Friday, March 3, 2023

LENT DAY 9: United As One

 


Day 9 Friday - Mar 3, 2023; Feb 23, 2024; Mar 14, 2025

Is Christ divided? Was Paul crucified for you? Or were you baptized in the name of Paul? -1 Corinthians 1:13


Occasionally in sports, tempers flare among competitors and benches clear as two teams seem ready to compete gladiator style instead of the sport they inteded when they first took the field. Usually when this happens, it’s clear who is fighting for which side, as conflicts typically happen along the same lines as the different uniforms worn. Every once in a while, however, there is a conflict not between two teams but two guys on the same team start going at it. That’s where things get uncomfortable and ugly, and we the fans especially want to know the gory details as to what could have set off such a skirmish. The players are, after all, on the same team. What could make teammates fight? If it's bad enough watching athletes going at it like pro wrestlers, it's really bad when they are supposed to be working together.
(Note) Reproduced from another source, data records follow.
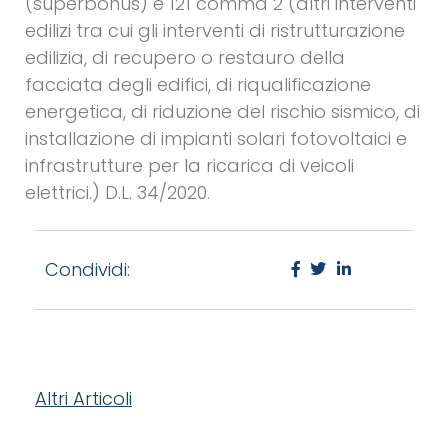
(superbonus) e 121 comma 2 (altri interventi
edilizi tra cui gli interventi di ristrutturazione
edilizia, di recupero o restauro della
facciata degli edifici, di riqualificazione
energetica, di riduzione del rischio sismico, di
installazione di impianti solari fotovoltaici e
infrastrutture per la ricarica di veicoli
elettrici.) D.L. 34/2020.
Condividi:
Altri Articoli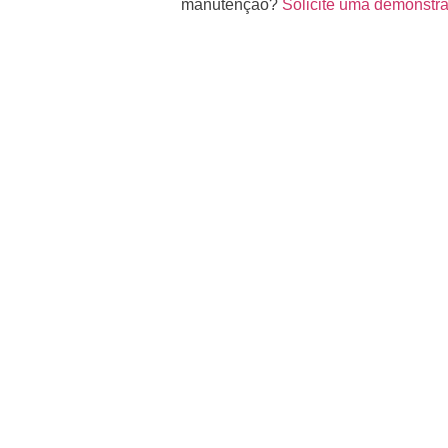
manutenção?
Solicite uma demonstr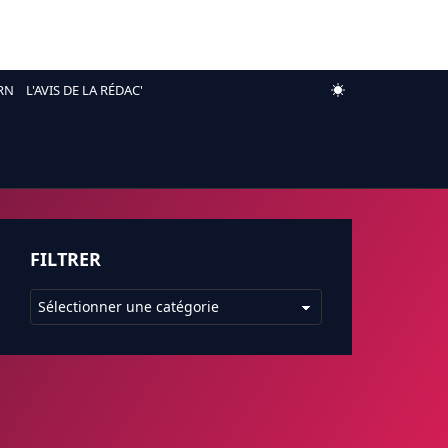
RN
L'AVIS DE LA RÉDAC'
FILTRER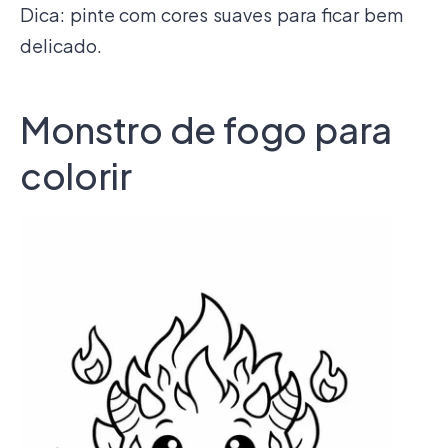
Dica: pinte com cores suaves para ficar bem
delicado.
Monstro de fogo para
colorir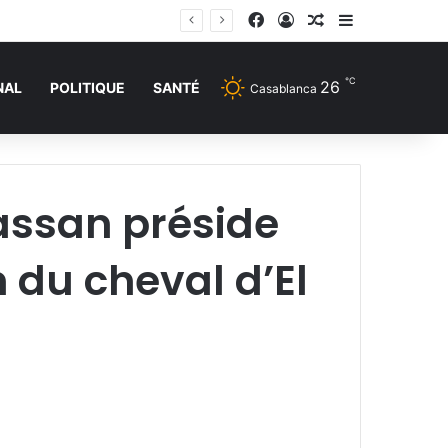
Facebook
Connexion
Article Aléatoire
Sidebar (barr
℃
26
NAL
POLITIQUE
SANTÉ
Casablanca
Hassan préside
n du cheval d’El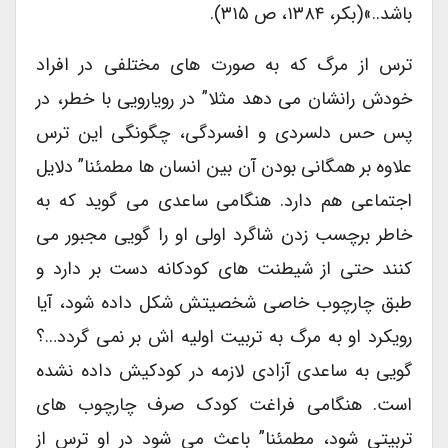
باشد..»(بکر، ۱۳۸۴، ص ۳۱۵).
ترس از مرگ که به صورت های مختلفی در افراد
خودش رانشان می دهد مثلا” در رویارویی با خطر، در
پس حس دلسردی و افسردگی، چگونگی این ترس
علاوه بر همگانی بودن آن بین انسان ها مطمئنا” دلایل
اجتماعی هم دارد. هنگامی ساعدی می گوید که به
خاطر برچسب زدن شاگرد اولی او را گویی مجبور می
کنند حتی از شیطنت های کودکانه دست بر دارد و
طبق چارچوب خاصی شخصیتش شکل داده شود، آیا
رویکرد او به مرگ به تربیت اولیه اش بر نمی گردد…؟
گویی به ساعدی آزادی لازمه در کودکیش داده نشده
است. هنگامی فراغت کودک صرف چارچوب های
تربیتی شود، مطمئنا” باعث می شود در او ترس از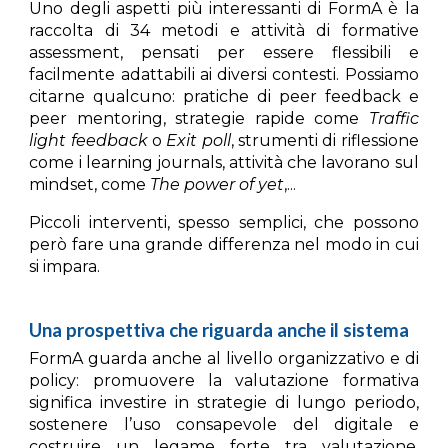
Uno degli aspetti più interessanti di FormA è la
raccolta di
34 metodi e attività di formative
assessment
, pensati per essere flessibili e
facilmente adattabili ai diversi contesti. Possiamo
citarne qualcuno: pratiche di
peer feedback
e
peer mentoring
, strategie rapide come
Traffic
light feedback
o
Exit poll
, strumenti di riflessione
come i
learning journals
, attività che lavorano sul
mindset, come
The power of yet
,...
Piccoli interventi, spesso semplici, che possono
però fare una grande differenza nel modo in cui
si impara.
Una prospettiva che riguarda anche il sistema
FormA guarda anche al livello organizzativo e di
policy: promuovere la valutazione formativa
significa investire in strategie di lungo periodo,
sostenere l’uso consapevole del digitale e
costruire un legame forte tra valutazione,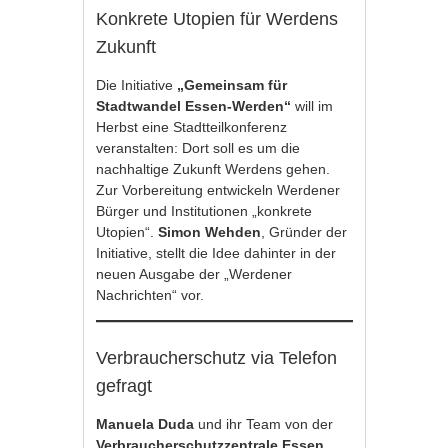
Konkrete Utopien für Werdens
Zukunft
Die Initiative
„Gemeinsam für
Stadtwandel Essen-Werden“
will im
Herbst eine Stadtteilkonferenz
veranstalten: Dort soll es um die
nachhaltige Zukunft Werdens gehen.
Zur Vorbereitung entwickeln Werdener
Bürger und Institutionen „konkrete
Utopien“.
Simon Wehden
, Gründer der
Initiative, stellt die Idee dahinter in der
neuen Ausgabe der „Werdener
Nachrichten“ vor.
Verbraucherschutz via Telefon
gefragt
Manuela Duda
und ihr Team von der
Verbraucherschutzzentrale Essen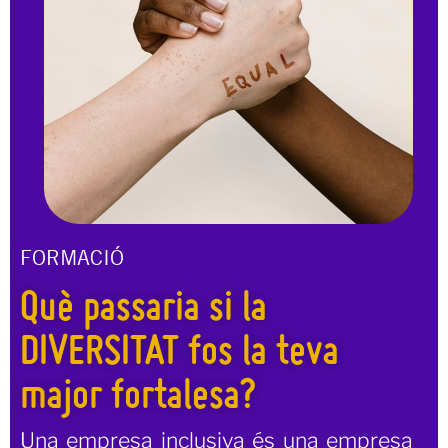
FORMULARI
Contacta a través del
FORMACIÓ
Què passaria si la
DIVERSITAT fos la teva
major fortalesa?
Una empresa inclusiva és una empresa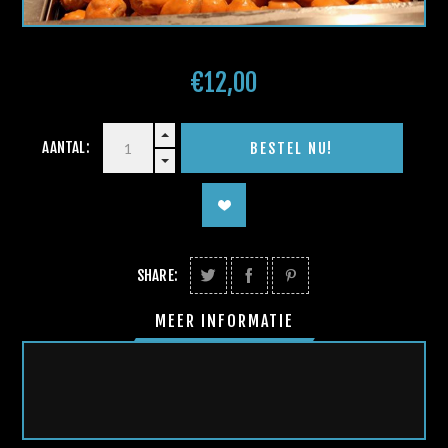
€12,00
AANTAL:
SHARE:
MEER INFORMATIE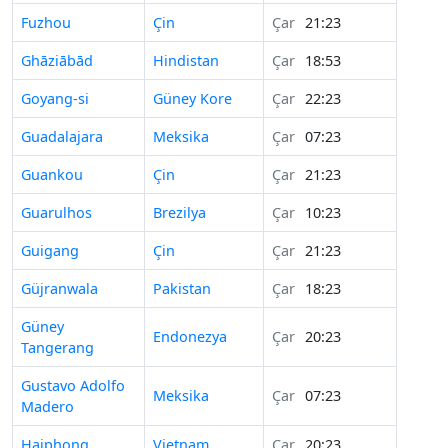
Fuzhou
Çin
Çar
21:23
Ghāziābād
Hindistan
Çar
18:53
Goyang-si
Güney Kore
Çar
22:23
Guadalajara
Meksika
Çar
07:23
Guankou
Çin
Çar
21:23
Guarulhos
Brezilya
Çar
10:23
Guigang
Çin
Çar
21:23
Güjranwala
Pakistan
Çar
18:23
Güney
Endonezya
Çar
20:23
Tangerang
Gustavo Adolfo
Meksika
Çar
07:23
Madero
Haiphong
Vietnam
Çar
20:23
Paul raises this problem when he starts to see the divisions rising in the congregation in Corinth. To be divided was to divide Christ. And nothing was more an affront to this than to be divided along the lines of baptism. Baptism, after all, is like our uniform. We heard at the beginning of the week that our baptismal garment is Christ (Galatians 3:27). That means baptism gives us all the same uniform and declares we’re all playing for the same team.


In Ephesians, Paul says there is “one Lord, one faith, one baptism” just as there is “one God and Father of all” (Ephesians 4:5-6). Baptism should be the single most universal sign within the church of our fellow brethren. Anyone baptized is kin to you!


And that should change how we care for one another, stick up for one another, and just how ridiculous it is when we quarrel with one another. After all, we’re all playing on the same team. Yet in the church we are infamous for petty quarrels. That's when we need someone to take us back to our baptism. It shows our common bond and proclaims our unity by God's doing.


Show me the face of your Son on every baptized person. Heal the broken wounds in your Church, that Christ would not appear divided. Let me see the church through the eyes of baptism - mine and that of all my church siblings. Amen.